One of the reasons we go to the theatre, of course, is to have our lives reflected back to us: to see ourselves through other people's eyes. But nowadays our every waking (and sleeping) moment is seemingly being recorded -- sometimes by us, as we tweet or post Facebook status updates about them, but even more so in the vast swathes of 'metadata' being collected about us at every possible interaction. Even booking a ticket to see this play will enable ATG, who run the ticketing system for the Donmar Warehouse, to add to their file of information on you.
James Graham, who previously wrote the brilliant This House that went behind the scenes of the parliament between 1974 and 1979, has now constructed this utterly compelling theatrical account that goes behind-the-scenes of our internet age to reveal the extent of the privacy that we've both consciously and unwittingly surrendered in the process. The play simultaneously terrified and gripped me; it wrestles with weighty issues that matter -- and may come to define us as well as haunt us.
The internet collects and collates your past as never before. And you have no control over its reach whatsoever. I know about some of this first-hand, and of course so may you (the internet also allows us to search for and find this stuff when it leaks out, whether by malicious or innocent design). So no wonder that Privacy struck a huge personal resonance for me. But it matters to all of us.
In the midst of a play that's amongst other things about the vast amounts of metadata being harvested about us -- and used as marketing tool and economic opportunity -- by everything from supermarket loyalty cards to Facebook, the playwright navigates a path through it partly by personalising it as his own story. His act of researching and writing this play is part of its story. The director Josie Rourke, who commissioned the play, is another character.
The result turns into a thriller about the internet age, centred of course around one of the most compelling spy dramas of all time - the spy turning out to be the state in the shape of the NSA in the US and Cheltenham's GCHQ whom Edward Snowden revealed are watching our every digital move. But do we have anything to worry about? "If you've nothing to hide, you've nothing to fear," foreign secretary William Hague famously declared. I wish we could be so sure.
But there are also other questions beyond security and our rights to privacy that are being breached. Our very sense of ourselves may be compromised, too, as we become merely the sum of the data being collected about us. It's a scary thought when the world knows -- or seems to know -- so much about us, intuiting our needs before we know what we actually want.
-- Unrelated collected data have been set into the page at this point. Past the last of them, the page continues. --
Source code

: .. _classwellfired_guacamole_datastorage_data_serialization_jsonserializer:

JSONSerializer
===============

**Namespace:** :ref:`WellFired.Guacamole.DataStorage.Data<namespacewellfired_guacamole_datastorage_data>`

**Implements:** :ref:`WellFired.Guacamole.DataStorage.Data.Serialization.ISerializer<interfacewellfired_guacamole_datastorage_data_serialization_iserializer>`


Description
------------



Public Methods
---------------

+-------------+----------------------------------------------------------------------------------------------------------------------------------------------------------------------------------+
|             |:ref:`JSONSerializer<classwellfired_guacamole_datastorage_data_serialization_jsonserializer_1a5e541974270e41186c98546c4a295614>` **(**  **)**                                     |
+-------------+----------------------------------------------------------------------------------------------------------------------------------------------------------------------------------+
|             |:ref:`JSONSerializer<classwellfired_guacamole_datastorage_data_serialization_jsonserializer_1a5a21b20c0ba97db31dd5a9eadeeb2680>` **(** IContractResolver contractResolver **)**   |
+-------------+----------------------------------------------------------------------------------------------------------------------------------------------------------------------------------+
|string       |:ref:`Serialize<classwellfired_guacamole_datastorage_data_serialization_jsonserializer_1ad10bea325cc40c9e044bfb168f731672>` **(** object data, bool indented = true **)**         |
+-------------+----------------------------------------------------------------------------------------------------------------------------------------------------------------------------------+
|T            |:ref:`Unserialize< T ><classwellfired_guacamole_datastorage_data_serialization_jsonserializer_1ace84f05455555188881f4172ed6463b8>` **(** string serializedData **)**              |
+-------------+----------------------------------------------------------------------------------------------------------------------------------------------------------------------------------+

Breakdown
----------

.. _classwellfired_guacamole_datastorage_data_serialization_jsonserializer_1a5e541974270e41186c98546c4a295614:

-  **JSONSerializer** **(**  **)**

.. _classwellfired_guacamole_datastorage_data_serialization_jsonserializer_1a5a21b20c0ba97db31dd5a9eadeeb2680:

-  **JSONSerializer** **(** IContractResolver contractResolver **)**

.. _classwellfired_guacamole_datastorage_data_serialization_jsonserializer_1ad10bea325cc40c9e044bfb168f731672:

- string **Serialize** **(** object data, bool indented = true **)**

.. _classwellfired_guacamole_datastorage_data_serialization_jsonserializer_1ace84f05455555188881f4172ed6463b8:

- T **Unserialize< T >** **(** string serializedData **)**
Graham's play is part verbatim drama -- drawn from some 60 interviews with politicians and journalists, digital specialists and academics -- and part interactive audience spectacle that draws us directly into its narrative and implicates us personally in it.
Just six exceptional actors flesh out an extraordinary parade of different characters, but we play ourselves, and that's the most affecting part of the evening. We all have a personal stake in this. The play may lose a bit of momentum towards the end, but that's partly just overload. It overwhelms us with so much information that it can be difficult to keep track of. It's a price worth paying for being challenged in this way; but is the price that the internet itself commands over our lives worth paying, too?
"The great surprise about Privacy is that despite its weighty subject matter Rourke’s production contrives to be consistently light on its feet, and is by turn funny, touching and downright scary."
Charles Spencer for The Telegraph
"It doesn't quite succeed. Graham has bitten off more than he can chew - or than we can digest."
Holly Williams for The Independent
"James Graham's new play under the direction of Josie Rourke is rich and adrenaline-fuelled but lacks a real intellectual tussle."
Michael Billington for The Guardian
"The impressive volume of research means that Privacy feels a little overstuffed. But this is a slick piece that sometimes shimmers with bravura and finds a vein of racy humour amid the Orwellian angst."